Bounding box prediction data –

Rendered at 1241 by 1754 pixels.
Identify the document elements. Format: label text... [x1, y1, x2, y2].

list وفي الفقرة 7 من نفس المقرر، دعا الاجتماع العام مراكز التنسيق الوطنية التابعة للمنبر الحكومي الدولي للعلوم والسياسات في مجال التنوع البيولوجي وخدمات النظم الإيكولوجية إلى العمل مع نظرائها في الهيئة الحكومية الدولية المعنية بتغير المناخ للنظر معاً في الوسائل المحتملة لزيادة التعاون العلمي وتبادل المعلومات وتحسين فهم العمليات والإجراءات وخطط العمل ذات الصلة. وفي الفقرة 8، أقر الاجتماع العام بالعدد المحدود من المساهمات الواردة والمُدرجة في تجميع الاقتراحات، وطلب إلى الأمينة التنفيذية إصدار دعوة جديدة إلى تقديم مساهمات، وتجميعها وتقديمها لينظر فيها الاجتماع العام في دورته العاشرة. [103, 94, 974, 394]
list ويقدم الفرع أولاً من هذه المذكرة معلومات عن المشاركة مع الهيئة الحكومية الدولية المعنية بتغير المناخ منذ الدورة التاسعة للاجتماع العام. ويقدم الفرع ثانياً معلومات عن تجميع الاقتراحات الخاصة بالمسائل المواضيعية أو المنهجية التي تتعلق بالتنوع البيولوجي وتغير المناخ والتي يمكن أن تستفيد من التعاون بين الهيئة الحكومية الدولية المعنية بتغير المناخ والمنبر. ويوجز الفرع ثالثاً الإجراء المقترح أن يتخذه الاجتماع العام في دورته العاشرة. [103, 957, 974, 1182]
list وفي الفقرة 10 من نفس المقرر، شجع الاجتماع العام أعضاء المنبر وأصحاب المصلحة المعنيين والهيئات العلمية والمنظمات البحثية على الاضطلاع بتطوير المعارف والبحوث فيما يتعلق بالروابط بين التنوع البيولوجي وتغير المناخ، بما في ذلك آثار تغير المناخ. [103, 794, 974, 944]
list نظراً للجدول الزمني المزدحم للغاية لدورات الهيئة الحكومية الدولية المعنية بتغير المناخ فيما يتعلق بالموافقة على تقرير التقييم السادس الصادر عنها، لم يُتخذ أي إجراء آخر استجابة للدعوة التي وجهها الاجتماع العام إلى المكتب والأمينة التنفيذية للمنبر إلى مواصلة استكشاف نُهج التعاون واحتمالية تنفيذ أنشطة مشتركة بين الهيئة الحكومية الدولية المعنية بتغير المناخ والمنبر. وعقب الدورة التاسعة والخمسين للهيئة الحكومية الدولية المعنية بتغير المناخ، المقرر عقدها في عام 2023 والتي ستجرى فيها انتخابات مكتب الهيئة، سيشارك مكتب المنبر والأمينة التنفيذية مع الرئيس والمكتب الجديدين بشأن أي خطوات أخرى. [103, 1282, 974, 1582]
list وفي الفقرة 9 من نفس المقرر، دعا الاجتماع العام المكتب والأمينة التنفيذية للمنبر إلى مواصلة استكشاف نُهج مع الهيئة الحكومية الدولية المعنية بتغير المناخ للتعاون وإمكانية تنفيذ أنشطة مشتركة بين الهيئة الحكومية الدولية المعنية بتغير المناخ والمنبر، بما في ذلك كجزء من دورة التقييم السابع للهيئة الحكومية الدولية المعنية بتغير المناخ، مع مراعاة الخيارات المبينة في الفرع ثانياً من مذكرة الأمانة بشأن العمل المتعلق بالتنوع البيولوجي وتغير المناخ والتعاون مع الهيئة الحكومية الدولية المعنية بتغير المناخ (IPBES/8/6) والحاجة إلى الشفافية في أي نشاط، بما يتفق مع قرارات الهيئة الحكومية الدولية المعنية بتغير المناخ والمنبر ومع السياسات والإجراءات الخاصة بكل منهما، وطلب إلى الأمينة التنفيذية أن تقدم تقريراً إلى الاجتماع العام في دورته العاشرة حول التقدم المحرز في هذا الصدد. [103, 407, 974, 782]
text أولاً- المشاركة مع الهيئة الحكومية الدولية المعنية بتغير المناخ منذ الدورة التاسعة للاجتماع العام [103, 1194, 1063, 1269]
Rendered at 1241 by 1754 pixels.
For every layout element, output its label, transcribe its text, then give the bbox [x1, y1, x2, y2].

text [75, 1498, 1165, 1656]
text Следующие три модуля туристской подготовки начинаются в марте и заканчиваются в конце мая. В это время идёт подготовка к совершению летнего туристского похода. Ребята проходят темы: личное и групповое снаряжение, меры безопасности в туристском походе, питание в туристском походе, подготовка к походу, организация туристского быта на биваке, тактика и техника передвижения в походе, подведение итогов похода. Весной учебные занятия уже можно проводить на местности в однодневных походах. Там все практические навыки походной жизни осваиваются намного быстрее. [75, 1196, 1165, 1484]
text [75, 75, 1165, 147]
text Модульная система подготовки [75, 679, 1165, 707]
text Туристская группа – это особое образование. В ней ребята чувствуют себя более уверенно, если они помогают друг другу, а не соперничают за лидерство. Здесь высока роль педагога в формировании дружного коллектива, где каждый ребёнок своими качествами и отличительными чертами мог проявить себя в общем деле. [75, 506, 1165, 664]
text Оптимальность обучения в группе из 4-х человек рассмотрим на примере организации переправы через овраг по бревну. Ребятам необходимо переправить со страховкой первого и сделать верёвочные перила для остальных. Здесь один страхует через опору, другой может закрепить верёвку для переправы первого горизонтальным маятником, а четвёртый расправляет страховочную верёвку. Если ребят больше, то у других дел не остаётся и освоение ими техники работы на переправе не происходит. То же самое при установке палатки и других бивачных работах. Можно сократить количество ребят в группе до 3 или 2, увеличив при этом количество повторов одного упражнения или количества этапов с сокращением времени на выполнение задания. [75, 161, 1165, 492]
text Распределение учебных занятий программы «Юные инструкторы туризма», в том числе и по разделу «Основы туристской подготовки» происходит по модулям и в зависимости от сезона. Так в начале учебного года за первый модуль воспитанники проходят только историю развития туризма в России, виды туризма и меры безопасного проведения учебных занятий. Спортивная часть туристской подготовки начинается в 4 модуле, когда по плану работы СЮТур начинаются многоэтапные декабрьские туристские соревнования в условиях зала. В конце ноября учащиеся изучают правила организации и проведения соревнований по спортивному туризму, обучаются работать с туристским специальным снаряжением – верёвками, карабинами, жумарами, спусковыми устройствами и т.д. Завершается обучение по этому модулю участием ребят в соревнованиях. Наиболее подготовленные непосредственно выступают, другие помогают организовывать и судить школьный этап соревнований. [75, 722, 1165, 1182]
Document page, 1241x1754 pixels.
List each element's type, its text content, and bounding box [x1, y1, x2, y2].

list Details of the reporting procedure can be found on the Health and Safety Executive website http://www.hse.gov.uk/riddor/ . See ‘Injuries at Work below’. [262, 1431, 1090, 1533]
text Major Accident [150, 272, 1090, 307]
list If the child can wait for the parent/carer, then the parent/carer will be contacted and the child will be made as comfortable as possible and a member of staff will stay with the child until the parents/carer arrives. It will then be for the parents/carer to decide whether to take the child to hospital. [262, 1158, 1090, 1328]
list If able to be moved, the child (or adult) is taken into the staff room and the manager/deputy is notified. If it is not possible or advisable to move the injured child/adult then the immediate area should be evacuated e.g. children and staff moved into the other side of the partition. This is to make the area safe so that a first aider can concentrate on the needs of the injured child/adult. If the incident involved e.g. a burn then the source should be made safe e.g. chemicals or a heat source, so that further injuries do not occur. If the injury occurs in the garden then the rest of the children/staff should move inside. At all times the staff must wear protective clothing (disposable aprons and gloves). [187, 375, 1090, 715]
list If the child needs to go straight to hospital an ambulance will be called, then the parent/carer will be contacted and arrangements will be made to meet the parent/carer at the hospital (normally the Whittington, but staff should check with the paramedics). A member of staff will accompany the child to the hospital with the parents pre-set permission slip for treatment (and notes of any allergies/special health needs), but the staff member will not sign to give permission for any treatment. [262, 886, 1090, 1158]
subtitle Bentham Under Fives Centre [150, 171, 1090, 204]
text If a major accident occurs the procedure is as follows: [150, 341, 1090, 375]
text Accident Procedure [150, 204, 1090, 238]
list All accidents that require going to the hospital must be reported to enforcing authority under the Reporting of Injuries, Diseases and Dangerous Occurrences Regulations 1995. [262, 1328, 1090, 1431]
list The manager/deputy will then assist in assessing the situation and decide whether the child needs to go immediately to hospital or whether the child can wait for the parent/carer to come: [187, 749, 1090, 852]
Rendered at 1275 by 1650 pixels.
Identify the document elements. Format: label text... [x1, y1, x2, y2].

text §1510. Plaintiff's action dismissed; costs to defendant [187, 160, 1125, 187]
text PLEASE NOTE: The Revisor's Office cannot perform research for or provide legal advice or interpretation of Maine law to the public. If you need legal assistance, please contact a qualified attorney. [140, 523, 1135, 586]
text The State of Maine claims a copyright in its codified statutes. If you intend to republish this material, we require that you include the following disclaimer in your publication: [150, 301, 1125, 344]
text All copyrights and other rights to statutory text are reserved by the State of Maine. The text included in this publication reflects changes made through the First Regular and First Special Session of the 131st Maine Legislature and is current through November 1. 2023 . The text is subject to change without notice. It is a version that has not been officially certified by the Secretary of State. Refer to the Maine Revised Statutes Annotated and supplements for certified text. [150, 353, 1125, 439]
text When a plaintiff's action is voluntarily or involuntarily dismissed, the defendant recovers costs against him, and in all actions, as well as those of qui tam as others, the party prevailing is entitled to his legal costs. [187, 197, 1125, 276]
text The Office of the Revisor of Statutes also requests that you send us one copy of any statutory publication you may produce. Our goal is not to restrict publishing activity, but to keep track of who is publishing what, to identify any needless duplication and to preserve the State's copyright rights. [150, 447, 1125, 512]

Work instruction – Lines that hold the word "pixels" are the ones to copy from the entries above.

Written response –
Rendered at 1241 by 1754 pixels.
Rendered at 1241 by 1754 pixels.
Document page, 1241x1754 pixels.
Rendered at 1275 by 1650 pixels.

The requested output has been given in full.